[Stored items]
###
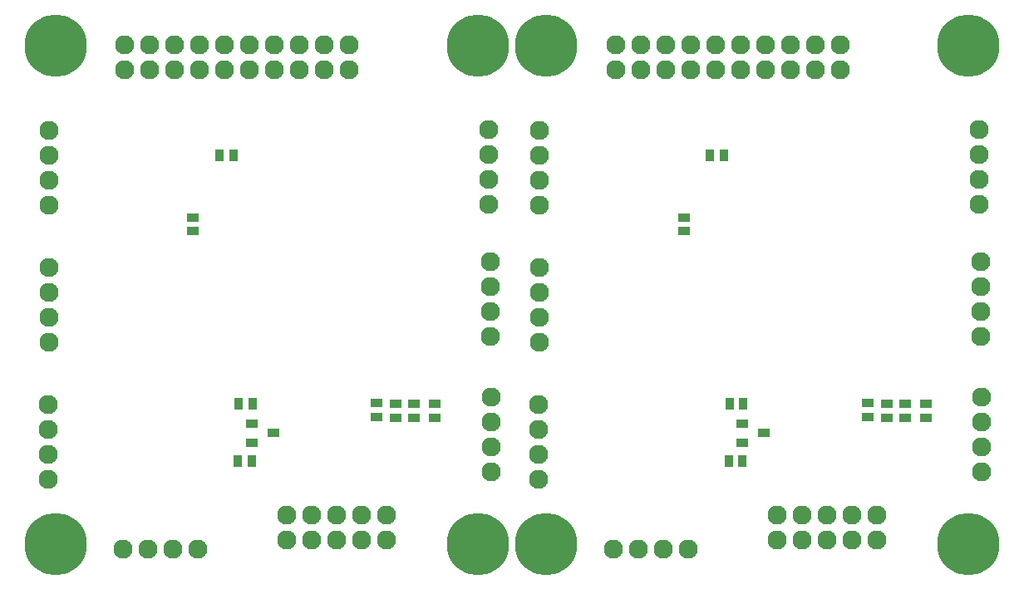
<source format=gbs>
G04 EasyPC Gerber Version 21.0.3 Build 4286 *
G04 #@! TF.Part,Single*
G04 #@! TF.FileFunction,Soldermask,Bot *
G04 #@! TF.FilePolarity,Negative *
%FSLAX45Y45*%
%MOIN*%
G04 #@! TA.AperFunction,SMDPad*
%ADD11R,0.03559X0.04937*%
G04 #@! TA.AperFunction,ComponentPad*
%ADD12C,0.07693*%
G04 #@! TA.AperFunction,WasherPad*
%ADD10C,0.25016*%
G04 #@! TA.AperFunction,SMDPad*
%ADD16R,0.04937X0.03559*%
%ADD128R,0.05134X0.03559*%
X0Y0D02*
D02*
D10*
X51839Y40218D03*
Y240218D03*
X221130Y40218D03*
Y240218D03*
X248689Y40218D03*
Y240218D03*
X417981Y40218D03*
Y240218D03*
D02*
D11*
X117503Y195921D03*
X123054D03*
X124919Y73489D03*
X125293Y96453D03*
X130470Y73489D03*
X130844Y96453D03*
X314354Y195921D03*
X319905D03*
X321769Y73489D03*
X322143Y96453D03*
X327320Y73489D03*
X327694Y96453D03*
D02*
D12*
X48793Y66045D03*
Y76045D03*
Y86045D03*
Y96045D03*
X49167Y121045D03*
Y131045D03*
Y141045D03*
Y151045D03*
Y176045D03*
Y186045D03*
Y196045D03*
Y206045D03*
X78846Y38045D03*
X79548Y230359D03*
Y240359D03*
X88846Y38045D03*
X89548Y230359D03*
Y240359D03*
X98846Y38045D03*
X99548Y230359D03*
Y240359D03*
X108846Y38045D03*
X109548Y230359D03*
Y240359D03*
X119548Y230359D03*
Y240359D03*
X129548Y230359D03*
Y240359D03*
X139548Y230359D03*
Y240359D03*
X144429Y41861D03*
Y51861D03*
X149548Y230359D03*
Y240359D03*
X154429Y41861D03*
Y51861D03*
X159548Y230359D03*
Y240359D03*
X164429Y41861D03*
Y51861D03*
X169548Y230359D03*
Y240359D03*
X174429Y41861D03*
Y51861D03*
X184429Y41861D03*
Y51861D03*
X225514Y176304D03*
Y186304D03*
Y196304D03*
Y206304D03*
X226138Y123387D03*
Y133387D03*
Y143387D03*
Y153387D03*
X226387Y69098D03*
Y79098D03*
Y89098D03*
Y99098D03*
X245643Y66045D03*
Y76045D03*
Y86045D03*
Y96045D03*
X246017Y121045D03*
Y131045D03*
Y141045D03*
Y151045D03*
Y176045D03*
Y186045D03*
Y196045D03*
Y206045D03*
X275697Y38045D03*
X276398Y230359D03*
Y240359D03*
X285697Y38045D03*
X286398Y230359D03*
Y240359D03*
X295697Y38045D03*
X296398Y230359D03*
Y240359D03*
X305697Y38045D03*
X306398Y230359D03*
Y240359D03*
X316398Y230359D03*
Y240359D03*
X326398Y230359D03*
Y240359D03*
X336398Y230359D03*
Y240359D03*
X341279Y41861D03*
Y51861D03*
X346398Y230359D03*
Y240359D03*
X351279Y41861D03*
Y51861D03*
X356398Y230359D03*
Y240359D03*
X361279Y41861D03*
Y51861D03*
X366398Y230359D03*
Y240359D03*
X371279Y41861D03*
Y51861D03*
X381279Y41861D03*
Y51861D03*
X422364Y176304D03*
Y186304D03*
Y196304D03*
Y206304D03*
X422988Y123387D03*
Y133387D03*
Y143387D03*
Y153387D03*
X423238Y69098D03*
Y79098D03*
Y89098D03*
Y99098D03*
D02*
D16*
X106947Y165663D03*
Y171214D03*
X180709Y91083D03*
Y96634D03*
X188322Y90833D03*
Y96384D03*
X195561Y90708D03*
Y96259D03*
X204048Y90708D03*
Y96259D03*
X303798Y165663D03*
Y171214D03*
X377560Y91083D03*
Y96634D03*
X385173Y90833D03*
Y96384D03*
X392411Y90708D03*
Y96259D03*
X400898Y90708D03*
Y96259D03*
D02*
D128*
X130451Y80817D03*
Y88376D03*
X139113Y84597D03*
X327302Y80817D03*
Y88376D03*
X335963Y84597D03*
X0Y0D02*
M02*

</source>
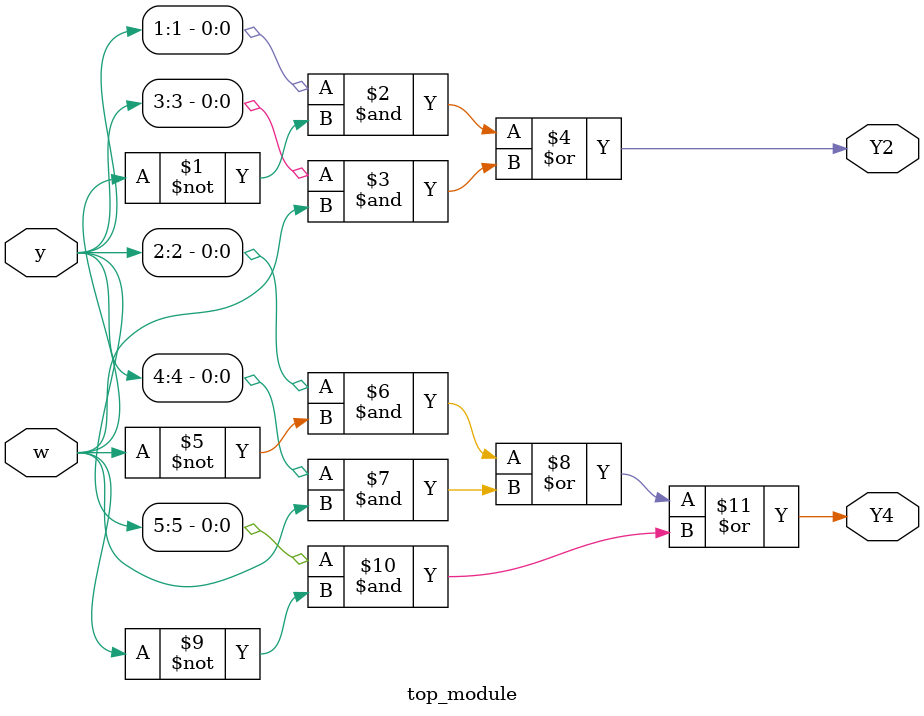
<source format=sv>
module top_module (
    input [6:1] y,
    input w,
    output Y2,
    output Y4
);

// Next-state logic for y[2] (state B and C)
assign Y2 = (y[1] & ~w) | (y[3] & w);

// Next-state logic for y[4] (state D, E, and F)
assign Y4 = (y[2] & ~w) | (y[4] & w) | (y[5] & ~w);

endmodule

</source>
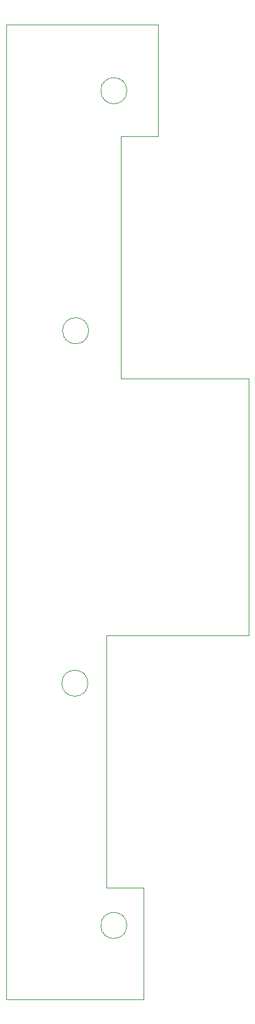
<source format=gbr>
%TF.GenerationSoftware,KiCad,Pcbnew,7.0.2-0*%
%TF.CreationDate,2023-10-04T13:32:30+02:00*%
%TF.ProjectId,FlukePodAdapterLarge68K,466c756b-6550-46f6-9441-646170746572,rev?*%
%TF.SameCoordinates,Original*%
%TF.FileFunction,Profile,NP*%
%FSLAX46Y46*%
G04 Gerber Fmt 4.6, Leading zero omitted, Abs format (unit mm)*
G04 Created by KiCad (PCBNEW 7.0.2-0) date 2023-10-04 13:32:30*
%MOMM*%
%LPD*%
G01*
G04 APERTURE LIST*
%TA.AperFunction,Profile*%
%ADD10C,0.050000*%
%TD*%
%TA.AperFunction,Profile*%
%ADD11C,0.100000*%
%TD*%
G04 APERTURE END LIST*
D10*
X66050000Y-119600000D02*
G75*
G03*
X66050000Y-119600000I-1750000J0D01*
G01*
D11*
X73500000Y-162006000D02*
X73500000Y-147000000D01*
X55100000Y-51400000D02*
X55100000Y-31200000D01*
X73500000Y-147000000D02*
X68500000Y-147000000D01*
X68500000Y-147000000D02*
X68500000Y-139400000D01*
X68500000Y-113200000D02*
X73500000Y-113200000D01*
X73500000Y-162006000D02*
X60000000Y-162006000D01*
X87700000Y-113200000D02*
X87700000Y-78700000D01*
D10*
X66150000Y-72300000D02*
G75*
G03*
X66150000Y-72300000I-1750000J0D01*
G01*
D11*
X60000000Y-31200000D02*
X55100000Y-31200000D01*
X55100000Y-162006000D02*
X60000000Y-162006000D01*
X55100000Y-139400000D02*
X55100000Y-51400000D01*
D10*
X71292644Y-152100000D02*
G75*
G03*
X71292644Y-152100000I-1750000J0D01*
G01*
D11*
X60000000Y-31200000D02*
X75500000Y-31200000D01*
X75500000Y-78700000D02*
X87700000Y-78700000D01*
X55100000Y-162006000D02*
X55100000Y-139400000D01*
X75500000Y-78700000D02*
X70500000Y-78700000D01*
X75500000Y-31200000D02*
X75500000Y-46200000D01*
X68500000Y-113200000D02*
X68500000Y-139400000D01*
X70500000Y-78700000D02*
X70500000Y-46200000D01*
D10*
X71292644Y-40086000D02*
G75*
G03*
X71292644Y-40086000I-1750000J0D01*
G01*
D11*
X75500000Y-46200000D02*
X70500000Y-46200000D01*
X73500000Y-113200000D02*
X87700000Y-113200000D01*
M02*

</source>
###
The answer must be the data above, repeated exactly, with no pictures.

<source format=gbs>
G04 EasyPC Gerber Version 21.0.3 Build 4286 *
G04 #@! TF.Part,Single*
G04 #@! TF.FileFunction,Soldermask,Bot *
G04 #@! TF.FilePolarity,Negative *
%FSLAX45Y45*%
%MOIN*%
G04 #@! TA.AperFunction,SMDPad*
%ADD11R,0.03559X0.04937*%
G04 #@! TA.AperFunction,ComponentPad*
%ADD12C,0.07693*%
G04 #@! TA.AperFunction,WasherPad*
%ADD10C,0.25016*%
G04 #@! TA.AperFunction,SMDPad*
%ADD16R,0.04937X0.03559*%
%ADD128R,0.05134X0.03559*%
X0Y0D02*
D02*
D10*
X51839Y40218D03*
Y240218D03*
X221130Y40218D03*
Y240218D03*
X248689Y40218D03*
Y240218D03*
X417981Y40218D03*
Y240218D03*
D02*
D11*
X117503Y195921D03*
X123054D03*
X124919Y73489D03*
X125293Y96453D03*
X130470Y73489D03*
X130844Y96453D03*
X314354Y195921D03*
X319905D03*
X321769Y73489D03*
X322143Y96453D03*
X327320Y73489D03*
X327694Y96453D03*
D02*
D12*
X48793Y66045D03*
Y76045D03*
Y86045D03*
Y96045D03*
X49167Y121045D03*
Y131045D03*
Y141045D03*
Y151045D03*
Y176045D03*
Y186045D03*
Y196045D03*
Y206045D03*
X78846Y38045D03*
X79548Y230359D03*
Y240359D03*
X88846Y38045D03*
X89548Y230359D03*
Y240359D03*
X98846Y38045D03*
X99548Y230359D03*
Y240359D03*
X108846Y38045D03*
X109548Y230359D03*
Y240359D03*
X119548Y230359D03*
Y240359D03*
X129548Y230359D03*
Y240359D03*
X139548Y230359D03*
Y240359D03*
X144429Y41861D03*
Y51861D03*
X149548Y230359D03*
Y240359D03*
X154429Y41861D03*
Y51861D03*
X159548Y230359D03*
Y240359D03*
X164429Y41861D03*
Y51861D03*
X169548Y230359D03*
Y240359D03*
X174429Y41861D03*
Y51861D03*
X184429Y41861D03*
Y51861D03*
X225514Y176304D03*
Y186304D03*
Y196304D03*
Y206304D03*
X226138Y123387D03*
Y133387D03*
Y143387D03*
Y153387D03*
X226387Y69098D03*
Y79098D03*
Y89098D03*
Y99098D03*
X245643Y66045D03*
Y76045D03*
Y86045D03*
Y96045D03*
X246017Y121045D03*
Y131045D03*
Y141045D03*
Y151045D03*
Y176045D03*
Y186045D03*
Y196045D03*
Y206045D03*
X275697Y38045D03*
X276398Y230359D03*
Y240359D03*
X285697Y38045D03*
X286398Y230359D03*
Y240359D03*
X295697Y38045D03*
X296398Y230359D03*
Y240359D03*
X305697Y38045D03*
X306398Y230359D03*
Y240359D03*
X316398Y230359D03*
Y240359D03*
X326398Y230359D03*
Y240359D03*
X336398Y230359D03*
Y240359D03*
X341279Y41861D03*
Y51861D03*
X346398Y230359D03*
Y240359D03*
X351279Y41861D03*
Y51861D03*
X356398Y230359D03*
Y240359D03*
X361279Y41861D03*
Y51861D03*
X366398Y230359D03*
Y240359D03*
X371279Y41861D03*
Y51861D03*
X381279Y41861D03*
Y51861D03*
X422364Y176304D03*
Y186304D03*
Y196304D03*
Y206304D03*
X422988Y123387D03*
Y133387D03*
Y143387D03*
Y153387D03*
X423238Y69098D03*
Y79098D03*
Y89098D03*
Y99098D03*
D02*
D16*
X106947Y165663D03*
Y171214D03*
X180709Y91083D03*
Y96634D03*
X188322Y90833D03*
Y96384D03*
X195561Y90708D03*
Y96259D03*
X204048Y90708D03*
Y96259D03*
X303798Y165663D03*
Y171214D03*
X377560Y91083D03*
Y96634D03*
X385173Y90833D03*
Y96384D03*
X392411Y90708D03*
Y96259D03*
X400898Y90708D03*
Y96259D03*
D02*
D128*
X130451Y80817D03*
Y88376D03*
X139113Y84597D03*
X327302Y80817D03*
Y88376D03*
X335963Y84597D03*
X0Y0D02*
M02*

</source>
<source format=sv>
module top_module (
    input [6:1] y,
    input w,
    output Y2,
    output Y4
);

// Next-state logic for y[2] (state B and C)
assign Y2 = (y[1] & ~w) | (y[3] & w);

// Next-state logic for y[4] (state D, E, and F)
assign Y4 = (y[2] & ~w) | (y[4] & w) | (y[5] & ~w);

endmodule

</source>
<source format=gbr>
%TF.GenerationSoftware,KiCad,Pcbnew,7.0.2-0*%
%TF.CreationDate,2023-10-04T13:32:30+02:00*%
%TF.ProjectId,FlukePodAdapterLarge68K,466c756b-6550-46f6-9441-646170746572,rev?*%
%TF.SameCoordinates,Original*%
%TF.FileFunction,Profile,NP*%
%FSLAX46Y46*%
G04 Gerber Fmt 4.6, Leading zero omitted, Abs format (unit mm)*
G04 Created by KiCad (PCBNEW 7.0.2-0) date 2023-10-04 13:32:30*
%MOMM*%
%LPD*%
G01*
G04 APERTURE LIST*
%TA.AperFunction,Profile*%
%ADD10C,0.050000*%
%TD*%
%TA.AperFunction,Profile*%
%ADD11C,0.100000*%
%TD*%
G04 APERTURE END LIST*
D10*
X66050000Y-119600000D02*
G75*
G03*
X66050000Y-119600000I-1750000J0D01*
G01*
D11*
X73500000Y-162006000D02*
X73500000Y-147000000D01*
X55100000Y-51400000D02*
X55100000Y-31200000D01*
X73500000Y-147000000D02*
X68500000Y-147000000D01*
X68500000Y-147000000D02*
X68500000Y-139400000D01*
X68500000Y-113200000D02*
X73500000Y-113200000D01*
X73500000Y-162006000D02*
X60000000Y-162006000D01*
X87700000Y-113200000D02*
X87700000Y-78700000D01*
D10*
X66150000Y-72300000D02*
G75*
G03*
X66150000Y-72300000I-1750000J0D01*
G01*
D11*
X60000000Y-31200000D02*
X55100000Y-31200000D01*
X55100000Y-162006000D02*
X60000000Y-162006000D01*
X55100000Y-139400000D02*
X55100000Y-51400000D01*
D10*
X71292644Y-152100000D02*
G75*
G03*
X71292644Y-152100000I-1750000J0D01*
G01*
D11*
X60000000Y-31200000D02*
X75500000Y-31200000D01*
X75500000Y-78700000D02*
X87700000Y-78700000D01*
X55100000Y-162006000D02*
X55100000Y-139400000D01*
X75500000Y-78700000D02*
X70500000Y-78700000D01*
X75500000Y-31200000D02*
X75500000Y-46200000D01*
X68500000Y-113200000D02*
X68500000Y-139400000D01*
X70500000Y-78700000D02*
X70500000Y-46200000D01*
D10*
X71292644Y-40086000D02*
G75*
G03*
X71292644Y-40086000I-1750000J0D01*
G01*
D11*
X75500000Y-46200000D02*
X70500000Y-46200000D01*
X73500000Y-113200000D02*
X87700000Y-113200000D01*
M02*

</source>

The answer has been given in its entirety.